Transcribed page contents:
┌──

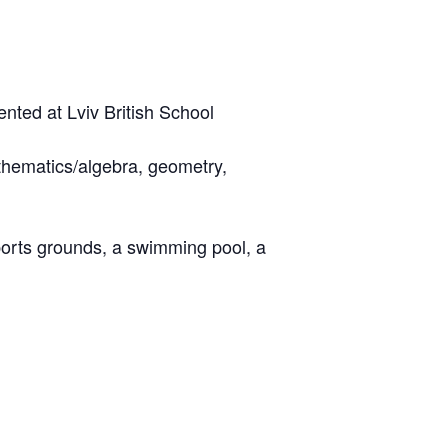
nted at Lviv British School
athematics/algebra, geometry,
sports grounds, a swimming pool, a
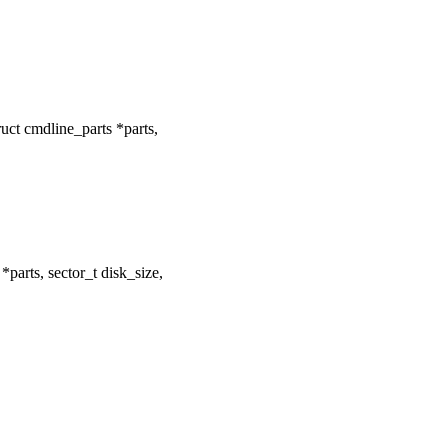
ct cmdline_parts *parts,
arts, sector_t disk_size,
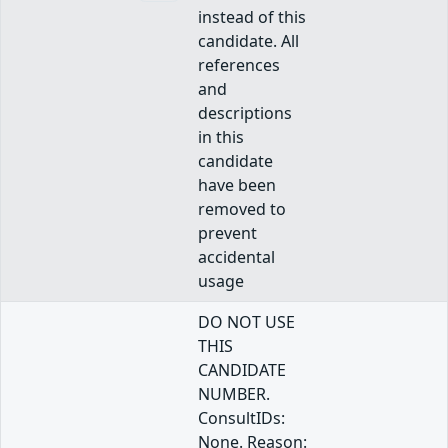
instead of this
candidate. All
references
and
descriptions
in this
candidate
have been
removed to
prevent
accidental
usage
DO NOT USE
THIS
CANDIDATE
NUMBER.
ConsultIDs:
None. Reason:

└──

Instruction: Set each line of the records down again exactly as it reads. Omit the pictures.

Answer for the task:
nted at Lviv British School
athematics/algebra, geometry,
sports grounds, a swimming pool, a
ct cmdline_parts *parts,
arts, sector_t disk_size,
instead of this
candidate. All
references
and
descriptions
in this
candidate
have been
removed to
prevent
accidental
usage
DO NOT USE
THIS
CANDIDATE
NUMBER.
ConsultIDs:
None. Reason:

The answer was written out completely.